Chapter 125: Struggles in the Soul
Words : 1528
Updated : Sep 17th, 2025
’This part... must go here!’
It had been days since he began his project, or was it weeks? Months... maybe?
Years?
He didn’t know. Didn’t care, either. None of that mattered, none of it at all.
The only thing that mattered was his goal. It was right in front of him, after all. This was why he was here: to accomplish this for... some reason.
The why was unimportant. Nothing else mattered.
Was there even a life outside this? Surely there must have been, but as far as he was concerned, it was inconsequential.
’Except what if it could help with the puzzle?’
That thought stopped him mid stroke, his finger moving a segment across a board that never existed.
’No, no time for distractions. There must be completion. Only completion. Nothing else matters.’
He leaned closer to the shimmering fragments, his eyes burning with their reflected light. They hung all around him, thousands, millions, an infinite number.

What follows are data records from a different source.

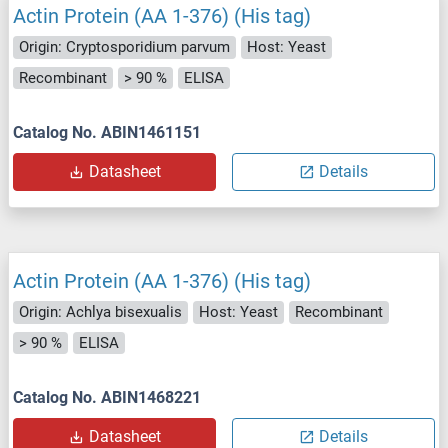
Actin Protein (AA 1-376) (His tag)
Origin: Cryptosporidium parvum
Host: Yeast
Recombinant
> 90 %
ELISA
Catalog No. ABIN1461151
Datasheet
Details
Actin Protein (AA 1-376) (His tag)
Origin: Achlya bisexualis
Host: Yeast
Recombinant
> 90 %
ELISA
Catalog No. ABIN1468221
Datasheet
Details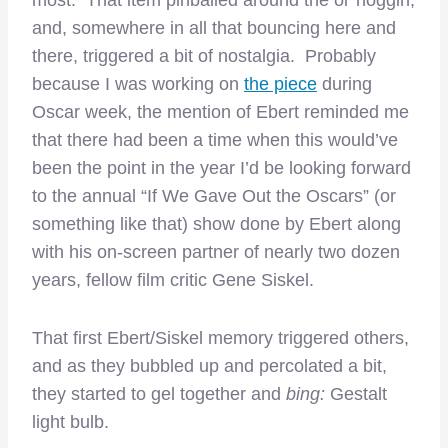
most. That item pinballed around the ol’ noggin,
and, somewhere in all that bouncing here and
there, triggered a bit of nostalgia. Probably
because I was working on
the piece
during
Oscar week, the mention of Ebert reminded me
that there had been a time when this would’ve
been the point in the year I’d be looking forward
to the annual “If We Gave Out the Oscars” (or
something like that) show done by Ebert along
with his on-screen partner of nearly two dozen
years, fellow film critic Gene Siskel.
That first Ebert/Siskel memory triggered others,
and as they bubbled up and percolated a bit,
they started to gel together and
bing:
Gestalt
light bulb.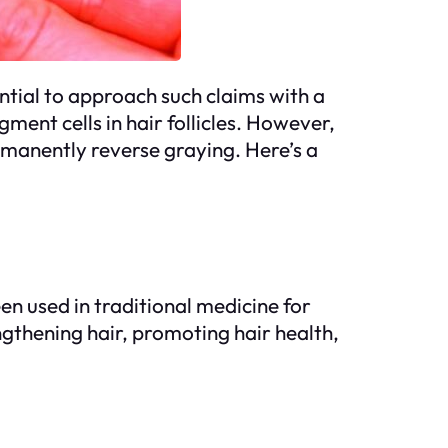
ential to approach such claims with a
ment cells in hair follicles. However,
rmanently reverse graying. Here’s a
en used in traditional medicine for
ngthening hair, promoting hair health,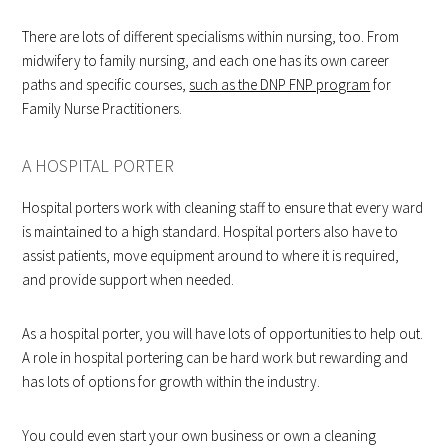
There are lots of different specialisms within nursing, too. From
midwifery to family nursing, and each one has its own career
paths and specific courses,
such as the DNP FNP program
for
Family Nurse Practitioners.
A HOSPITAL PORTER
Hospital porters work with cleaning staff to ensure that every ward
is maintained to a high standard. Hospital porters also have to
assist patients, move equipment around to where it is required,
and provide support when needed.
As a hospital porter, you will have lots of opportunities to help out.
A role in hospital portering can be hard work but rewarding and
has lots of options for growth within the industry.
You could even start your own business or own a cleaning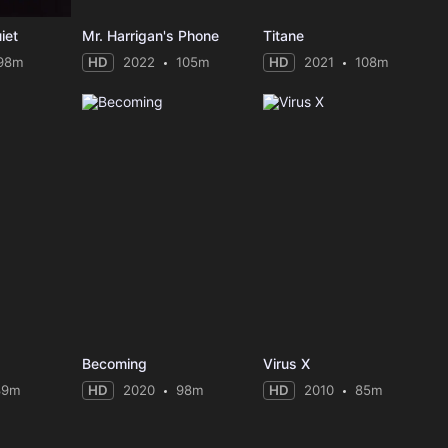
iet
Mr. Harrigan's Phone
Titane
98m
HD
2022
105m
HD
2021
108m
Becoming
Virus X
89m
HD
2020
98m
HD
2010
85m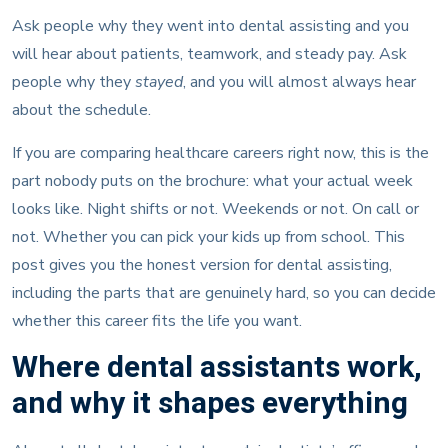
Ask people why they went into dental assisting and you
will hear about patients, teamwork, and steady pay. Ask
people why they
stayed
, and you will almost always hear
about the schedule.
If you are comparing healthcare careers right now, this is the
part nobody puts on the brochure: what your actual week
looks like. Night shifts or not. Weekends or not. On call or
not. Whether you can pick your kids up from school. This
post gives you the honest version for dental assisting,
including the parts that are genuinely hard, so you can decide
whether this career fits the life you want.
Where dental assistants work,
and why it shapes everything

They weren’t pieces of glass, nor were they secret jewels, but slivers of something greater.
Memories, emotions, echoes of himself that had been shattered and scattered into the abyss, forced into seclusion by a pain he had never known possible, yet was forced to cope with regardless.
There were so many that he didn’t know what all of them meant. Some even felt foreign, as if they weren’t his own.
Many felt that way.
’Why do so many feel that way?’
That thought, like so many others, vanished as soon as it appeared.
He pressed another shard into place, feeling the rush of energy that accompanied it, the same as all the others.
The sensation was exquisite, sharp, and unyielding, and it anchored him. Every occurrence was proof he was still there, still capable of fitting the puzzle together.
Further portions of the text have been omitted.